Photosensitizers are molecules that absorb sunlight and pass that energy along to generate electricity or drive chemical reactions. They’re generally based on rare, expensive metals; so the discovery that iron carbenes, with plain old iron at their cores, can do this, too, triggered a wave of research over the past few years. But while ever more efficient iron carbenes are being discovered, scientists need to understand exactly how these molecules work at an atomic level in order to engineer them for top performance.
Now researchers have used an X-ray laser at the Department of Energy’s SLAC National Accelerator Laboratory to watch what happens when light hits an iron carbene. They discovered that it can respond in two competing ways, only one of which allows electrons to flow into the devices or reactions where they’re needed. In this case, the molecule took the energy-producing path about 60% of the time. The team published their results January 31 in Nature Communications.
In a solar cell, an iron carbene attaches to the semiconductor film on the surface of the cell with its iron atom sticking up.

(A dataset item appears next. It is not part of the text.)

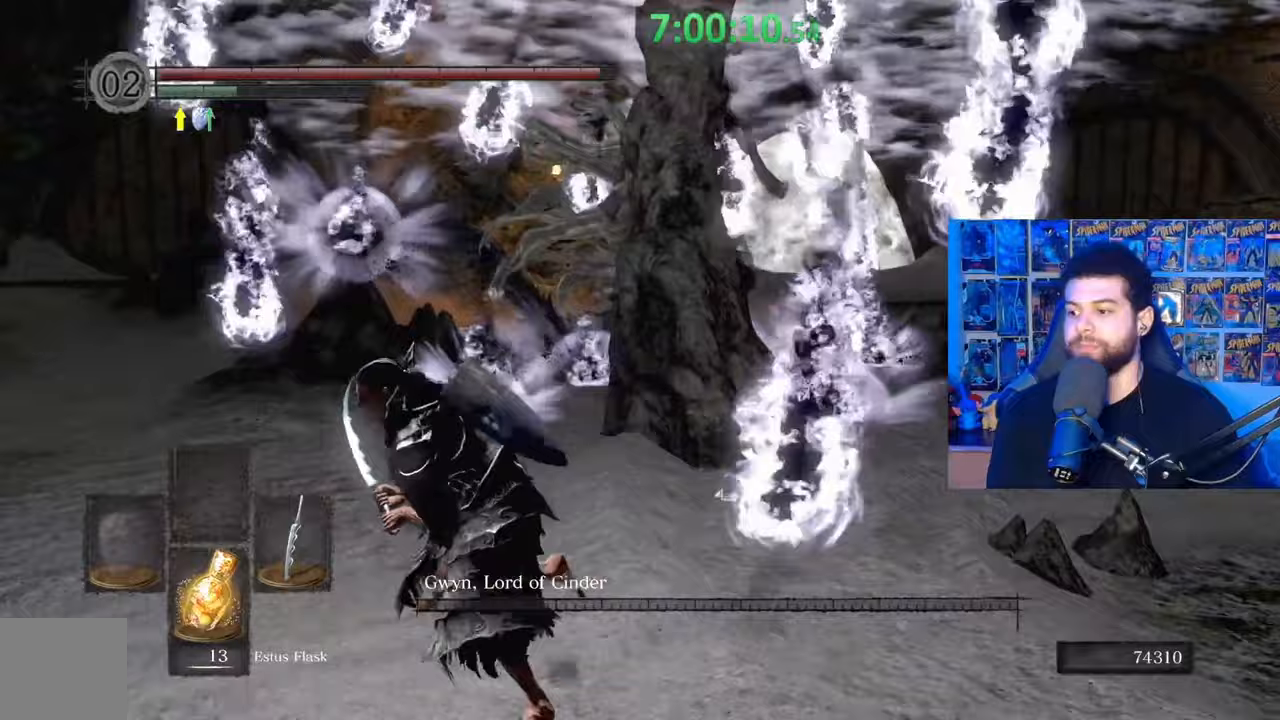
{"buttons": ["B"], "left_stick": "down-left", "right_stick": "right", "events": [[17, "right_stick", "right"], [167, "right_stick", "center"], [367, "right_stick", "right"]]}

Sunlight hits the iron atom and liberates electrons, which flow into the carbene attachments. If they remain on those attachments long enough – 10 trillionths of a second or more – they can then move into the solar cell and boost its efficiency. In chemistry, the energy boost that photosensitizers provide helps drive chemical reactions, but requires even longer residence times for the electrons on the carbene attachments.
To pin down how this works, an international team led by researchers from the Stanford PULSE Institute at SLAC examined samples of iron carbene with X-ray laser pulses from the lab’s Linac Coherent Light Source (LCLS). They simultaneously measured two separate signals that reveal how the molecule’s atomic nuclei move and how its electrons travel in and out of the iron-carbene bonds.

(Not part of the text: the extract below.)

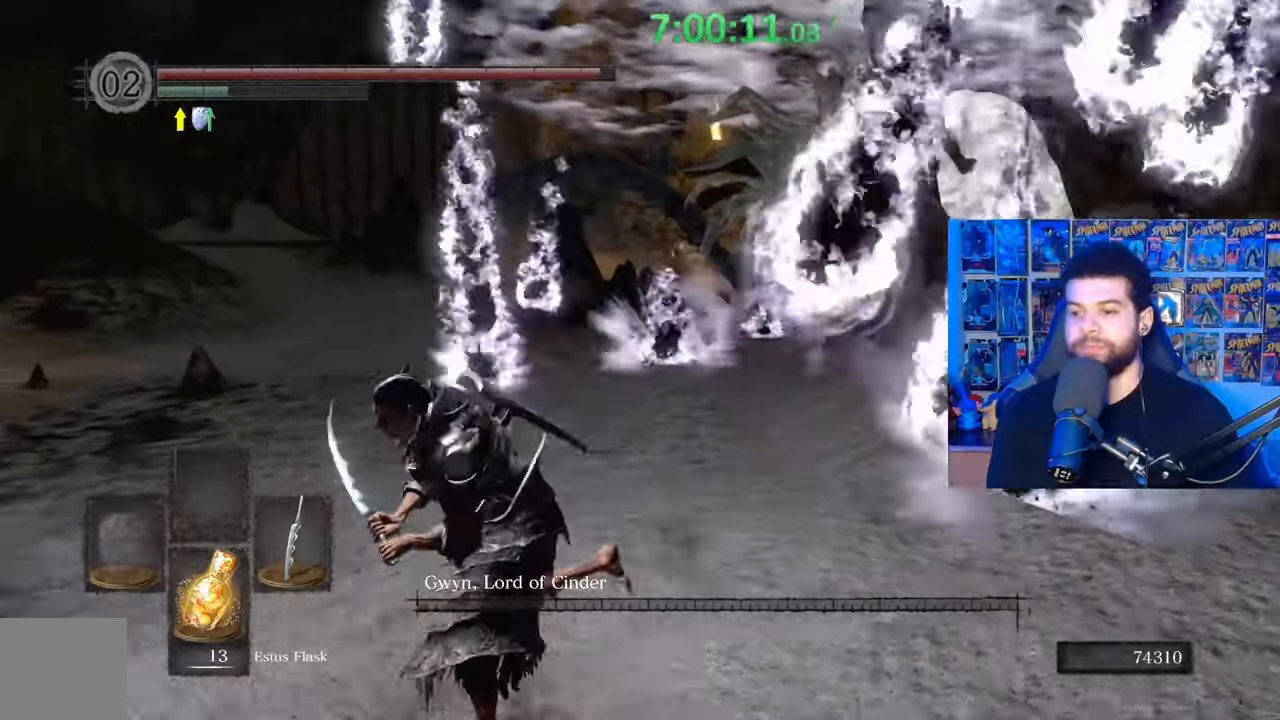
{"buttons": ["B"], "left_stick": "left", "right_stick": "right", "events": [[33, "left_stick", "left"]]}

The results showed that electrons were stored in the carbene attachments long enough to do useful work about 60% of the time; the rest of the time they returned to the iron atom too soon, accomplishing nothing.
PULSE’s Kelly Gaffney said the long-term goal of this research is to get close to 100 percent of the electrons to stay on carbenes much longer, so the energy from light can be used to drive chemical reactions. To do that, scientists need to find design principles for tailoring iron carbene molecules to carry out particular jobs with maximum efficiency.
PULSE postdoctoral researcher Kristjan Kunnus led the analysis for this study, which was carried out at LCLS and at SLAC’s Stanford Synchrotron Radiation Lightsource (SSRL), both DOE Office of Science user facilities. Researchers from Lund University in Sweden prepared the samples for analysis, and scientists from Uppsala University in Sweden, Technical University of Denmark, Copenhagen University, Wigner Research Centre for Physics and ELI-ALPS, ELI-HU Non-Profit Ltd. in Hungary, and Deutsches Elektronen-Synchrotron (DESY) in Germany also contributed to the research. Major funding came from the DOE Office of Science.